Powering your tablet could soon be as simple as wrapping it in cling wrap, thanks to a team of scientists that recently invented a way to spray on solar power.

Lead researcher Illan Kramer and his colleagues at the University of Toronto developed miniscule light-sensitive materials called colloidal quantum dots (CQDs) that can be used to spray solar cells onto virtually any surface, from patio furniture to an airplane's wing.

The breakthrough has the potential to make manufacturing solar cells cheap and easy.

"My dream is that one day you'll have two technicians with Ghostbusters backpacks come to your house and spray your roof," Kramer explained in a statement.

And just because these solar cells spray on doesn't mean they're not as powerful as normal solar cells. A surface the size of your car's roof wrapped with CQD-coated film, for example, would produce enough energy to power three 100-Watt light bulbs - or 24 compact fluorescents.

Kramer calls this technology sprayLD, after the manufacturing process known as atomic layer deposition, or ALD. In this system, materials are laid down on a surface one atom-thickness at a time.

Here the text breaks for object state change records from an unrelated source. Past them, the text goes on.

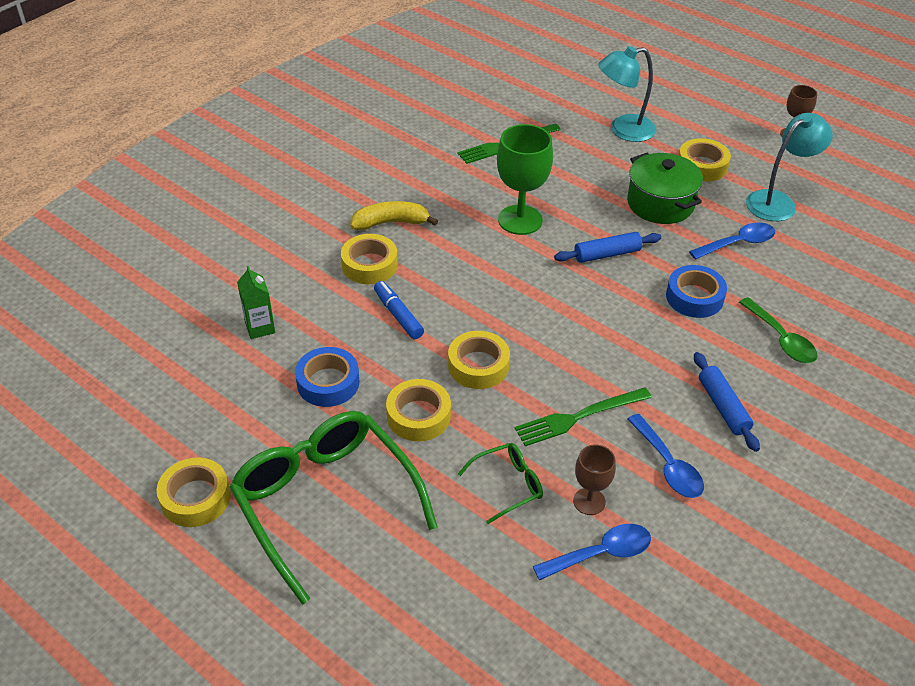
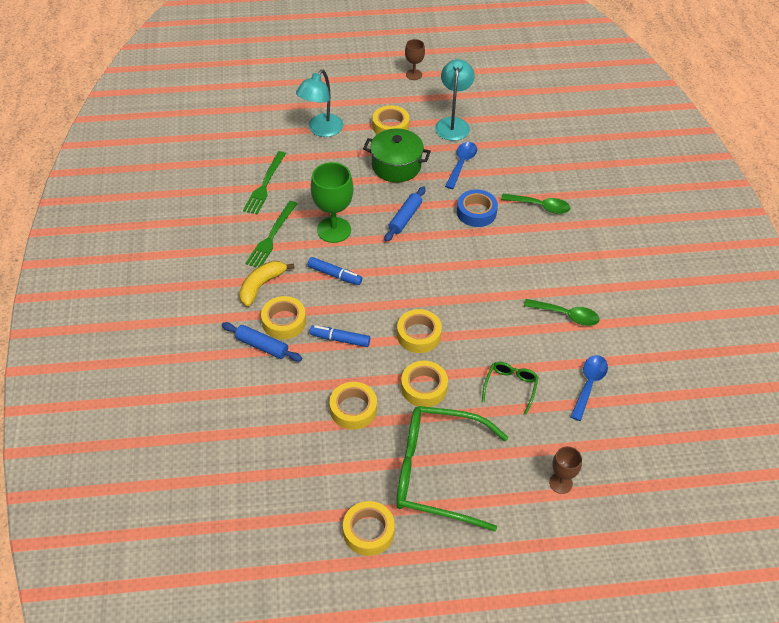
camera: 45 degrees left, 5 degrees up
green carton [237,266,275,339] -> none
blue tape [295,347,359,407] -> yellow tape [330,382,377,430]
green fork [514,387,652,446] -> green fork moved to [245,201,297,267]
brown goblet [573,444,616,515] -> brown goblet moved to [549,446,582,494]
blue spoon [627,414,704,498] -> green spoon [524,299,600,326]
blue rolling pin [694,352,760,452] -> blue rolling pin moved to [222,322,302,362]
none -> blue marker [308,257,362,285]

Until now, light-sensitive CQDs could only be incorporated onto surfaces through batch processing, which is inefficient, slow and expensive. But sprayLD blasts a liquid containing CQDs directly onto flexible surfaces, such as film or plastic, like printing a newspaper by applying ink onto a roll of paper. This method makes manufacturing solar cells much easier than the conventional approach, not to mention without compromising solar-cell efficiency.

And sprayLD was made from everyday, cheap parts, like paint brushes from an art store and spray nozzles found in steel mills.

"As quantum dot solar technology advances rapidly in performance, it's important to determine how to scale them and make this new class of solar technologies manufacturable," said project supervisor Ted Sargent. "We were thrilled when this attractively manufacturable spray-coating process also led to superior performance devices showing improved control and purity."

The technology is described further in three journals: Advanced Materials, Applied Physics Letters, and ACS Nano.